At trial, prosecutors alleged that James submitted improper billing codes to insurance companies in order to induce them to send $63 million worth of fraudulent reimbursements to physicians’ clients. If coverage was denied, James would allegedly pose as a patient and beg insurers to reprocess claims. During the trial, Smart testified that his medical report falsely stated he received a partial tendon laceration repair, even though he was informed no tendons were injured.
The case is US v. James, case number 2:19-cr-00382, in the US District Court for the Eastern District of New York.
Ex-Rite Aid Executive Settles With SEC for Insider Trading
Former vice president of internal assurance services for Rite Aid Corp., Steven J. Sheinfeld, is set to pay just over $300,000 to settle SEC allegations that he committed insider trading. The SEC claims Sheinfeld avoided $140,000 in losses by selling Rite Aid stock with the knowledge that the company’s proposed merger with Walgreens was not going to close by a January 2017 deadline.
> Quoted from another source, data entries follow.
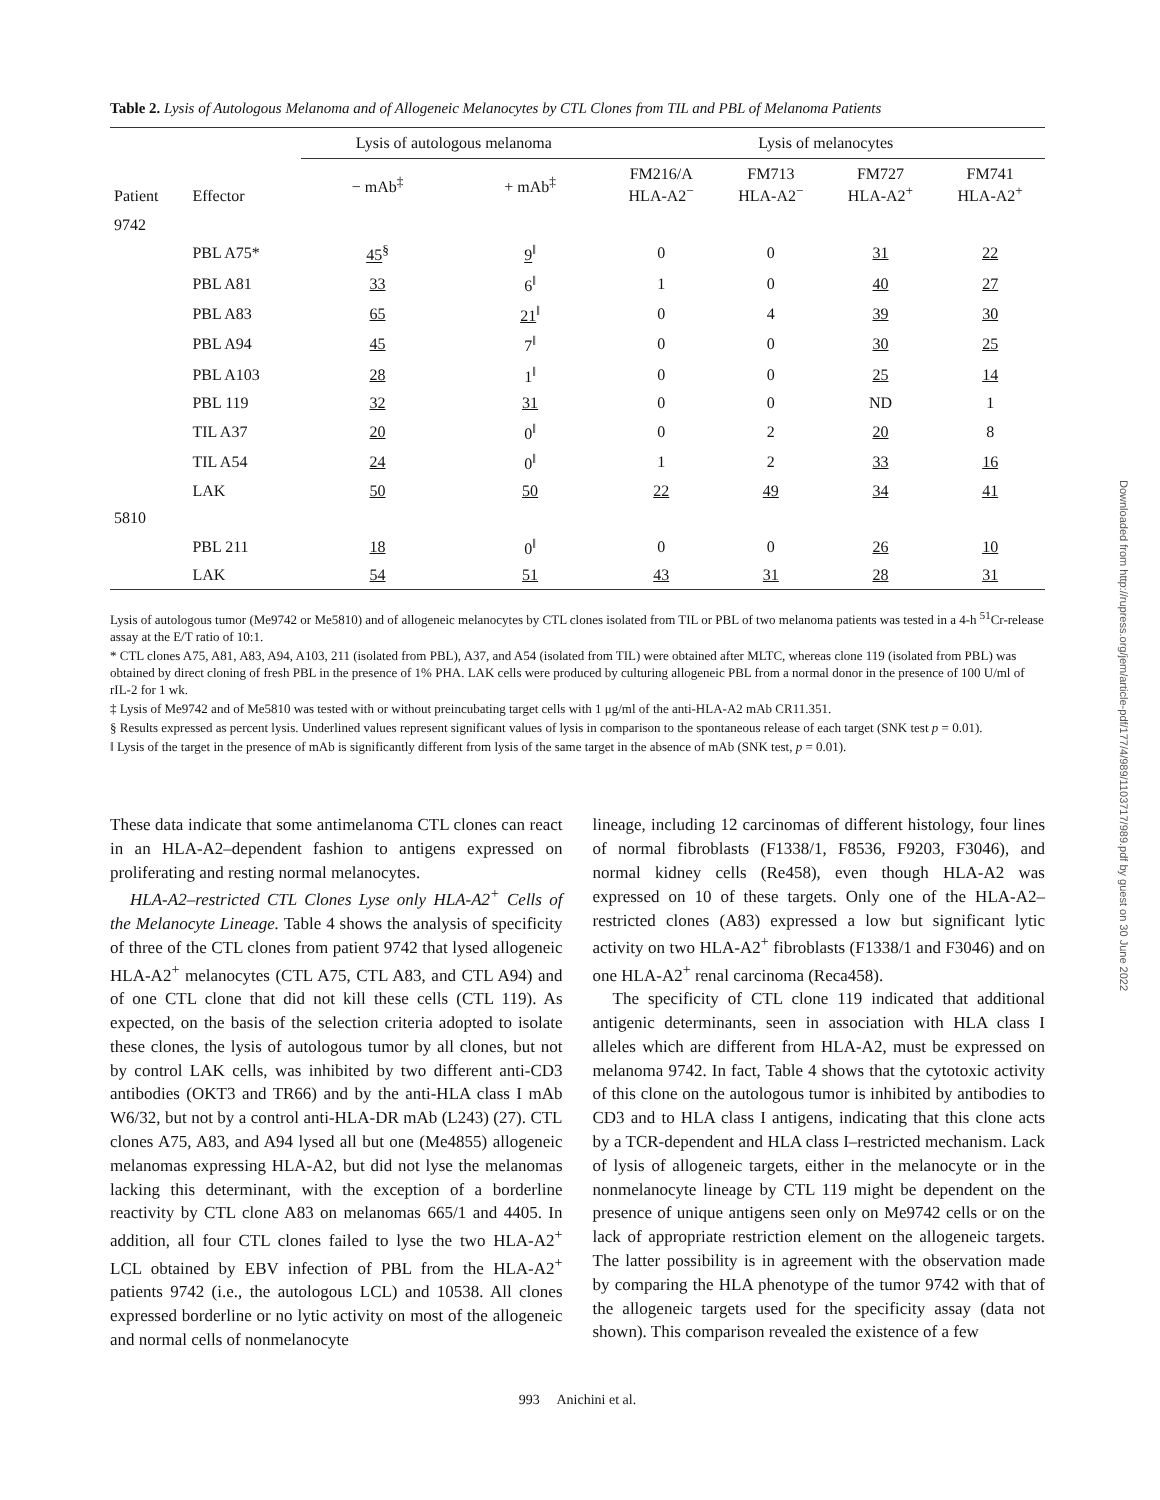Table 2. Lysis of Autologous Melanoma and of Allogeneic Melanocytes by CTL Clones from TIL and PBL of Melanoma Patients
| Patient | Effector | Lysis of autologous melanoma | | Lysis of melanocytes | | | |
| --- | --- | --- | --- | --- | --- | --- | --- |
| | | − mAb<sup>‡</sup> | + mAb<sup>‡</sup> | FM216/A HLA-A2<sup>−</sup> | FM713 HLA-A2<sup>−</sup> | FM727 HLA-A2<sup>+</sup> | FM741 HLA-A2<sup>+</sup> |
| 9742 | | | | | | | |
| | PBL A75* | 45<sup>§</sup> | 9<sup>‖</sup> | 0 | 0 | 31 | 22 |
| | PBL A81 | 33 | 6<sup>‖</sup> | 1 | 0 | 40 | 27 |
| | PBL A83 | 65 | 21<sup>‖</sup> | 0 | 4 | 39 | 30 |
| | PBL A94 | 45 | 7<sup>‖</sup> | 0 | 0 | 30 | 25 |
| | PBL A103 | 28 | 1<sup>‖</sup> | 0 | 0 | 25 | 14 |
| | PBL 119 | 32 | 31 | 0 | 0 | ND | 1 |
| | TIL A37 | 20 | 0<sup>‖</sup> | 0 | 2 | 20 | 8 |
| | TIL A54 | 24 | 0<sup>‖</sup> | 1 | 2 | 33 | 16 |
| | LAK | 50 | 50 | 22 | 49 | 34 | 41 |
| 5810 | | | | | | | |
| | PBL 211 | 18 | 0<sup>‖</sup> | 0 | 0 | 26 | 10 |
| | LAK | 54 | 51 | 43 | 31 | 28 | 31 |
Lysis of autologous tumor (Me9742 or Me5810) and of allogeneic melanocytes by CTL clones isolated from TIL or PBL of two melanoma patients was tested in a 4-h <sup>51</sup>Cr-release assay at the E/T ratio of 10:1.
* CTL clones A75, A81, A83, A94, A103, 211 (isolated from PBL), A37, and A54 (isolated from TIL) were obtained after MLTC, whereas clone 119 (isolated from PBL) was obtained by direct cloning of fresh PBL in the presence of 1% PHA. LAK cells were produced by culturing allogeneic PBL from a normal donor in the presence of 100 U/ml of rIL-2 for 1 wk.
‡ Lysis of Me9742 and of Me5810 was tested with or without preincubating target cells with 1 μg/ml of the anti-HLA-A2 mAb CR11.351.
§ Results expressed as percent lysis. Underlined values represent significant values of lysis in comparison to the spontaneous release of each target (SNK test p = 0.01).
‖ Lysis of the target in the presence of mAb is significantly different from lysis of the same target in the absence of mAb (SNK test, p = 0.01).
These data indicate that some antimelanoma CTL clones can react in an HLA-A2–dependent fashion to antigens expressed on proliferating and resting normal melanocytes.
HLA-A2–restricted CTL Clones Lyse only HLA-A2<sup>+</sup> Cells of the Melanocyte Lineage. Table 4 shows the analysis of specificity of three of the CTL clones from patient 9742 that lysed allogeneic HLA-A2<sup>+</sup> melanocytes (CTL A75, CTL A83, and CTL A94) and of one CTL clone that did not kill these cells (CTL 119). As expected, on the basis of the selection criteria adopted to isolate these clones, the lysis of autologous tumor by all clones, but not by control LAK cells, was inhibited by two different anti-CD3 antibodies (OKT3 and TR66) and by the anti-HLA class I mAb W6/32, but not by a control anti-HLA-DR mAb (L243) (27). CTL clones A75, A83, and A94 lysed all but one (Me4855) allogeneic melanomas expressing HLA-A2, but did not lyse the melanomas lacking this determinant, with the exception of a borderline reactivity by CTL clone A83 on melanomas 665/1 and 4405. In addition, all four CTL clones failed to lyse the two HLA-A2<sup>+</sup> LCL obtained by EBV infection of PBL from the HLA-A2<sup>+</sup> patients 9742 (i.e., the autologous LCL) and 10538. All clones expressed borderline or no lytic activity on most of the allogeneic and normal cells of nonmelanocyte
lineage, including 12 carcinomas of different histology, four lines of normal fibroblasts (F1338/1, F8536, F9203, F3046), and normal kidney cells (Re458), even though HLA-A2 was expressed on 10 of these targets. Only one of the HLA-A2–restricted clones (A83) expressed a low but significant lytic activity on two HLA-A2<sup>+</sup> fibroblasts (F1338/1 and F3046) and on one HLA-A2<sup>+</sup> renal carcinoma (Reca458).
The specificity of CTL clone 119 indicated that additional antigenic determinants, seen in association with HLA class I alleles which are different from HLA-A2, must be expressed on melanoma 9742. In fact, Table 4 shows that the cytotoxic activity of this clone on the autologous tumor is inhibited by antibodies to CD3 and to HLA class I antigens, indicating that this clone acts by a TCR-dependent and HLA class I–restricted mechanism. Lack of lysis of allogeneic targets, either in the melanocyte or in the nonmelanocyte lineage by CTL 119 might be dependent on the presence of unique antigens seen only on Me9742 cells or on the lack of appropriate restriction element on the allogeneic targets. The latter possibility is in agreement with the observation made by comparing the HLA phenotype of the tumor 9742 with that of the allogeneic targets used for the specificity assay (data not shown). This comparison revealed the existence of a few
993 Anichini et al.
Downloaded from http://rupress.org/jem/article-pdf/177/4/989/1103717/989.pdf by guest on 30 June 2022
The SEC alleged that, “failure to meet this closing deadline meant that Rite Aid and Walgreens had not obtained regulatory approval for the planned merger, and that the deal terms would need to be renegotiated…Sheinfeld knew, or recklessly avoided knowing, that when the market learned this information, Rite Aid’s stock price would fall.” The SEC also claimed that since Sheinfeld oversaw the company’s compliance with its code of ethics and conduct, he must have known he was barred from trading on material nonpublic information. Sheinfeld denied the allegations and claimed he had “no knowledge of the reason for the potential missed deadline,” and that the SEC failed to show how he had allegedly violated federal securities laws. Nonetheless, Sheinfeld settled with the SEC and will pay the six-figure civil penalty in three installments over nine months.
The case is Securities and Exchange Commission v. Sheinfeld, case number 1:20-cv-01692, in the US District Court for the Middle District of Pennsylvania.